At this week's Spark Summit in San Francisco, Microsoft officials will be talking up Microsoft's support for Spark with its HDInsight, Cortana Intelligence Suite, Power BI and Microsoft R Server deliverables.
Here's a quick list of what's new as of today, June 6:
R Server for HDInsight will be generally available later this Summer. Previously in public preview, R Server for HD Insight, R Server for HD Insight will include Spark integration in both the HDInsight on-premises and cloud flavors.
A quick R refresher: R is a programming language that can be used in big-data statistics, predictive modeling and machine learning . Microsoft last April completed its acquisition of Revolution Analytics, the maker of a distribution of the R programming language for statisticial computing and predictive analytics, for an undisclosed amount.
R Server for Hadoop on-premises will support both Microsoft R and native Spark execution frameworks and be available in June. "Combining R Server with Spark gives users the ability to run R functions over thousands of Spark nodes letting you train your models on data 1000x larger and 100x faster than was possible with open source R and nearly 2x faster than Spark's own MLLib," according to Microsoft's blog post.
Power BI support for Spark Streaming now available. The previously announced Spark support in Power BI is now expanded with new support for Spark Streaming scenarios.
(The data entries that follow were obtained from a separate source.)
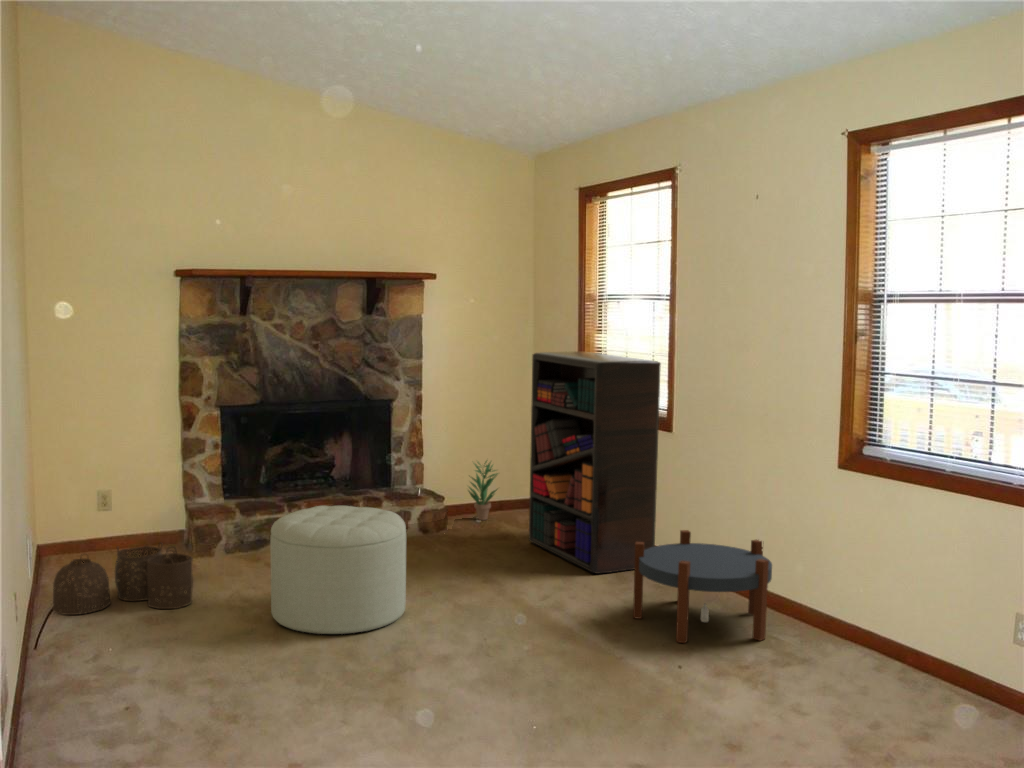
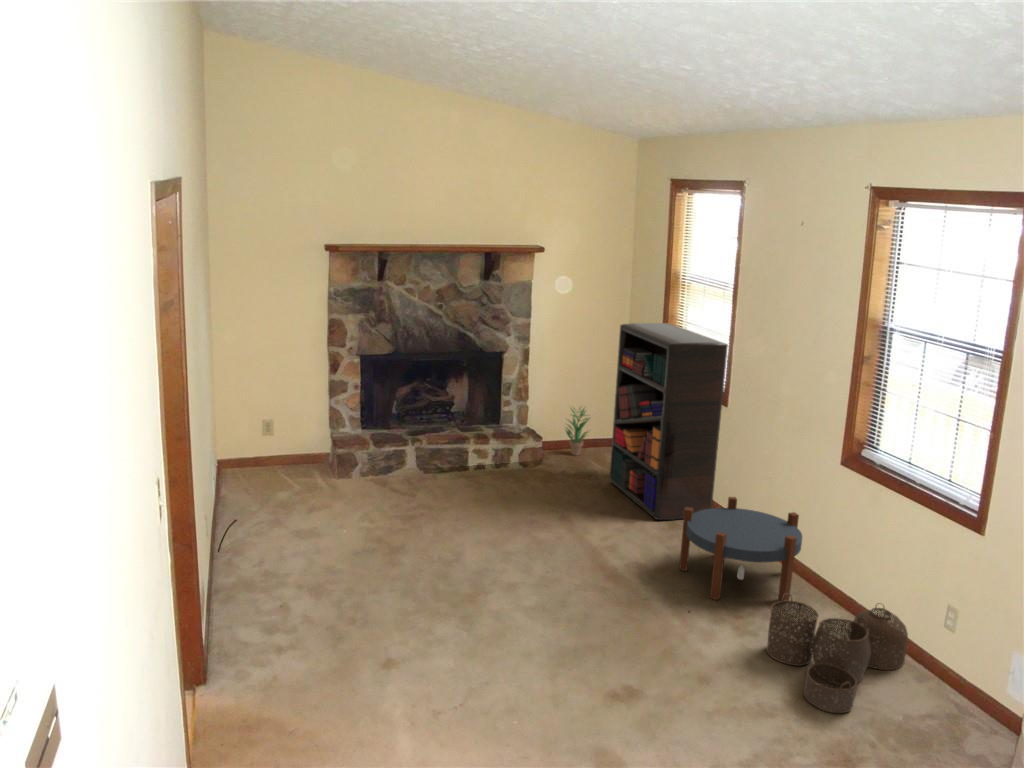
ottoman: present [270,506,406,634] -> none [385,455,494,565]
woven basket: present [52,543,193,615] -> present [767,593,908,713]

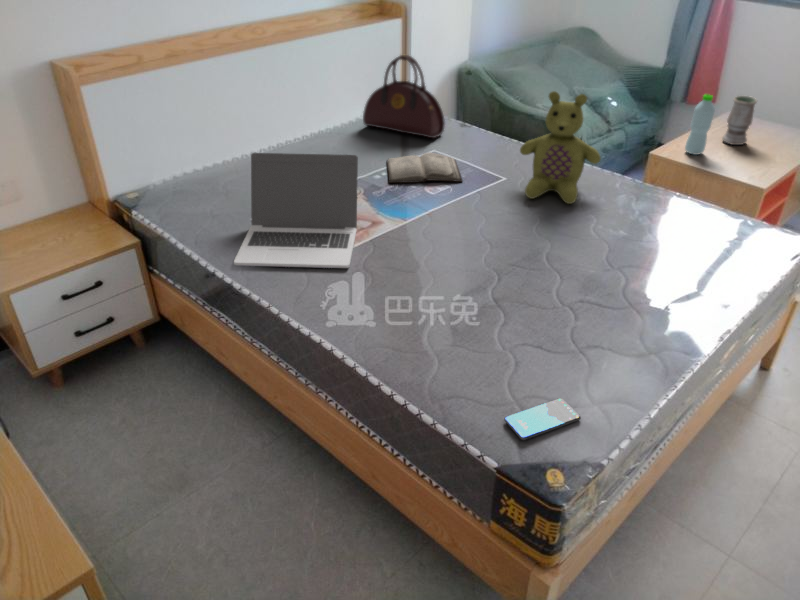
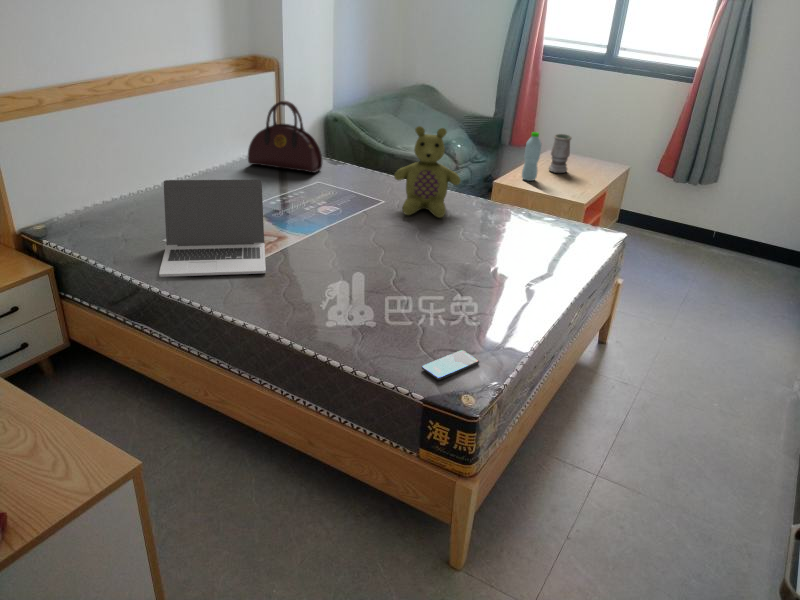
diary: present [387,153,462,183] -> none [277,183,348,208]

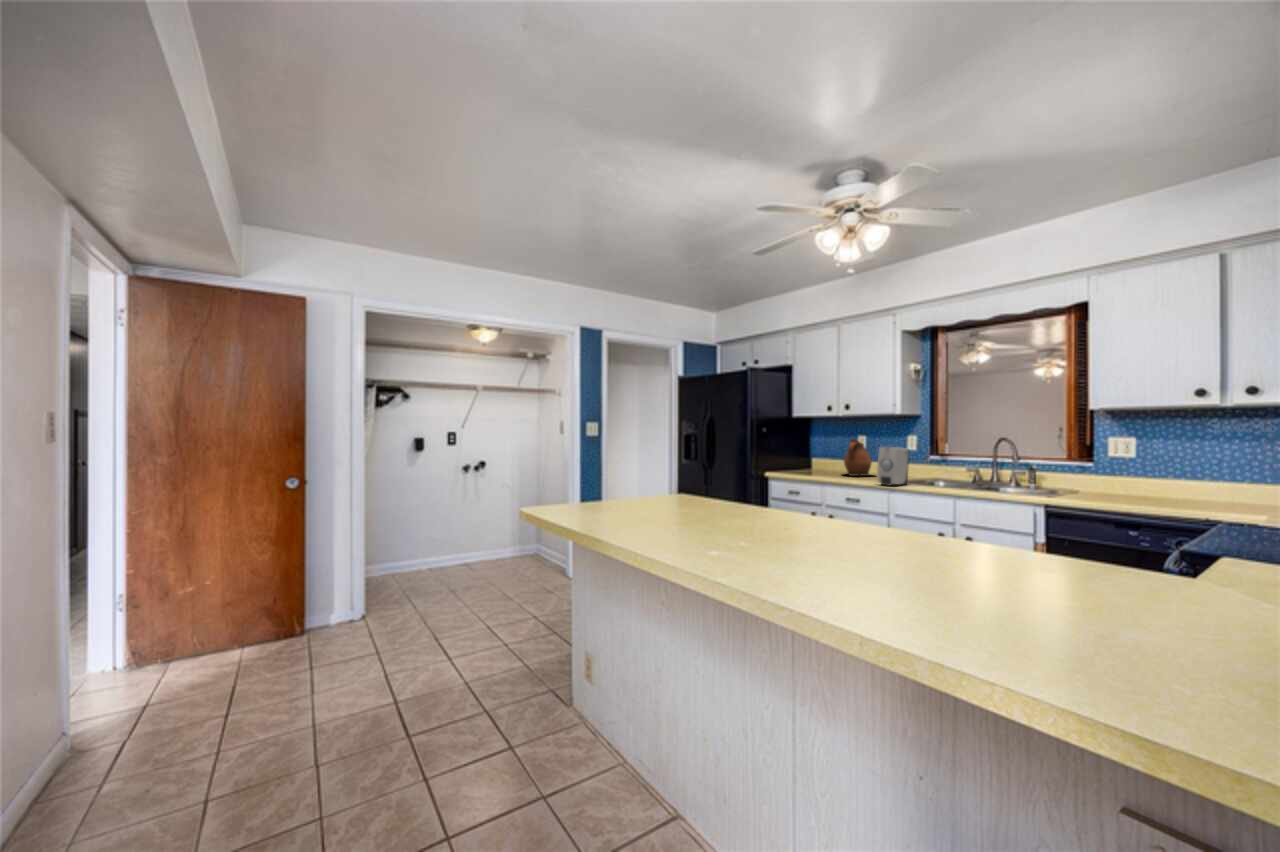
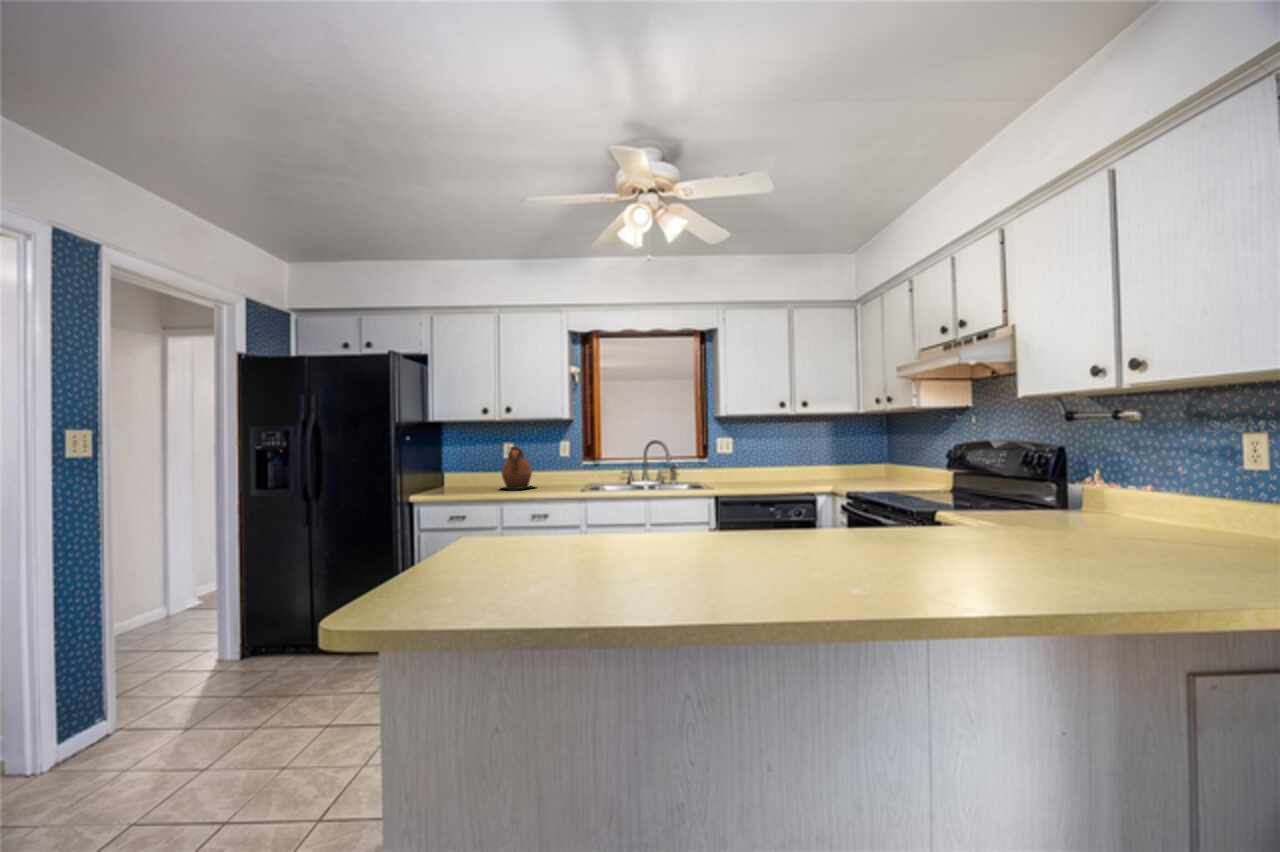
soap dispenser: present [877,447,909,486] -> none [566,452,590,495]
Even though many, including at least some affiliated with Spark, consider Spark a head-to-head competitor to Hadoop, Microsoft is positioning the two as complementary in many cases (as seen from the announcements above). However, Microsoft Research also is working on Prajna/OneNet, a project that's about building a distributed functional-programming platform for those wanting to build cloud services that make use of big-data analytics in some ways that are similar to what Spark provides.